Choose the correct answer from the options given below:

A > C > D > B

The correct answer is option 3. A > C > D > B.

The standard reduction electrode potential (E°) of a metal is a measure of its tendency to gain electrons and be reduced. The more positive the E° value, the greater the tendency of the metal ion to gain electrons and undergo reduction. Conversely, the more negative the E° value, the lesser the tendency of the metal ion to be reduced, and instead, the metal tends to lose electrons and act as a reducing agent.

A reducing agent is a substance that donates electrons to another species and is itself oxidized in the process. The strength of a reducing agent is directly related to its ability to lose electrons. Therefore:

A metal with a more negative E° is a stronger reducing agent because it has a greater tendency to lose electrons (be oxidized).

A metal with a more positive E° is a weaker reducing agent because it has a greater tendency to gain electrons (be reduced).

The reduction potentials of the metals provided are:

Metal A: \( +0.5 \, \text{V} \)

Metal B: \( -3.0 \, \text{V} \)

Metal C: \( -1.2 \, \text{V} \)

Metal D: \( -2.3 \, \text{V} \)

Interpreting Each Metal's Reducing Power

Metal A \( (+0.5 \, \text{V}) \):

This is the most positive E° value among the metals listed. A positive E° value means Metal A has a strong tendency to gain electrons (be reduced) and a very weak tendency to lose electrons (be oxidized). Therefore, Metal A is the weakest reducing agent.

Metal C \( (-1.2 \, \text{V}) \):

This E° value is negative, indicating that Metal C has a lesser tendency to gain electrons and a greater tendency to lose electrons compared to Metal A. Metal C is a stronger reducing agent than Metal A, but weaker than metals with more negative E° values.

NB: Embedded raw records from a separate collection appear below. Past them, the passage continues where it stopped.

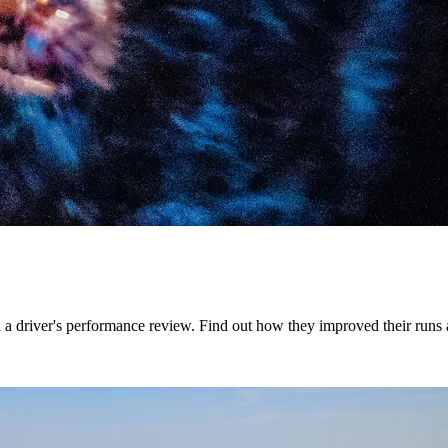
 a driver's performance review. Find out how they improved their runs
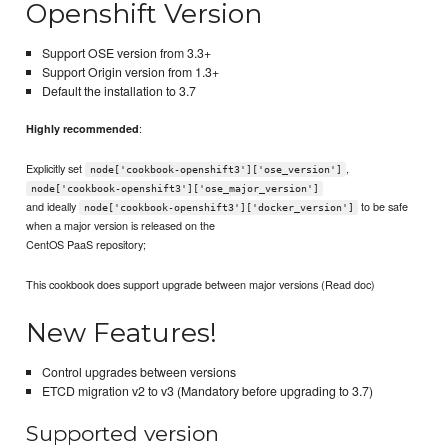
Openshift Version
Support OSE version from 3.3+
Support Origin version from 1.3+
Default the installation to 3.7
:
Highly recommended
Explicitly set
,
node['cookbook-openshift3']['ose_version']
node['cookbook-openshift3']['ose_major_version']
and ideally
to be safe
node['cookbook-openshift3']['docker_version']
when a major version is released on the
CentOS PaaS repository;
This cookbook does support upgrade between major versions (Read doc)
New Features!
Control upgrades between versions
ETCD migration v2 to v3 (Mandatory before upgrading to 3.7)
Supported version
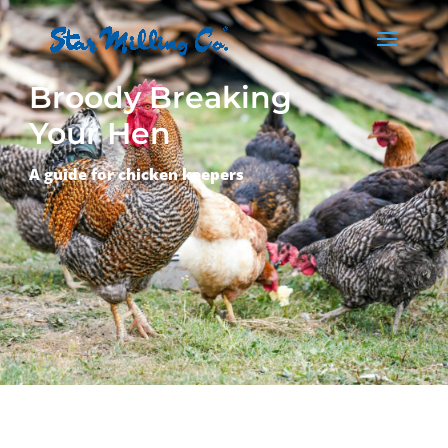
Broody Breaking
Your Hen
A guide for chicken keepers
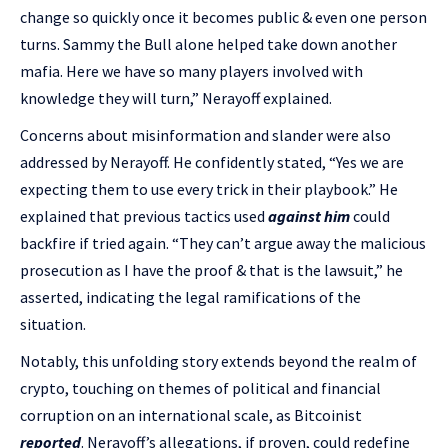
change so quickly once it becomes public & even one person
turns. Sammy the Bull alone helped take down another
mafia. Here we have so many players involved with
knowledge they will turn,” Nerayoff explained.
Concerns about misinformation and slander were also
addressed by Nerayoff. He confidently stated, “Yes we are
expecting them to use every trick in their playbook.” He
explained that previous tactics used
against him
could
backfire if tried again. “They can’t argue away the malicious
prosecution as I have the proof & that is the lawsuit,” he
asserted, indicating the legal ramifications of the
situation.
Notably, this unfolding story extends beyond the realm of
crypto, touching on themes of political and financial
corruption on an international scale, as Bitcoinist
reported
. Nerayoff’s allegations, if proven, could redefine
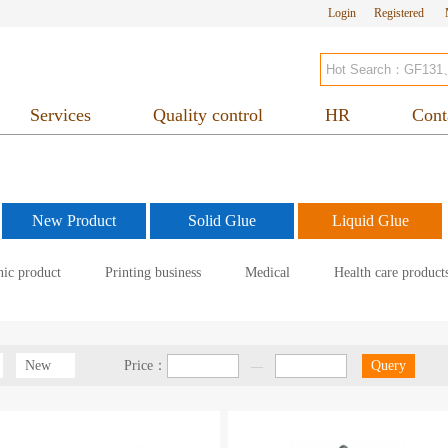
Login
Registered
Services
Quality control
HR
Cont
New Product
Solid Glue
Liquid Glue
nic product
Printing business
Medical
Health care product
New
Price：
Query
—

Metal D \( (-2.3 \, \text{V}) \):

With a more negative E° than Metal C, Metal D has an even stronger tendency to lose electrons and be oxidized. Metal D is a stronger reducing agent than both Metal A and Metal C.

Metal B \( (-3.0 \, \text{V}) \):

This is the most negative E° value, indicating that Metal B has the highest tendency to lose electrons (be oxidized). Metal B is the strongest reducing agent among the four metals.

To arrange the metals in order of increasing reducing power, we list them from the weakest reducing agent (the most positive E°) to the strongest reducing agent (the most negative E°):

Metal A \( (+0.5 \, \text{V}) \) is the weakest reducing agent.

Metal C \( (-1.2 \, \text{V}) \) is stronger than Metal A.

Metal D \( (-2.3 \, \text{V}) \) is stronger than Metal C.

Metal B \( (-3.0 \, \text{V}) \) is the strongest reducing agent.

Thus, the order of increasing reducing power is: \(\text{A > C > D > B} \)

Conclusion

The correct answer is option 3: A > C > D > B. This sequence represents the correct order of increasing strength of reducing power, from the weakest (A) to the strongest (B).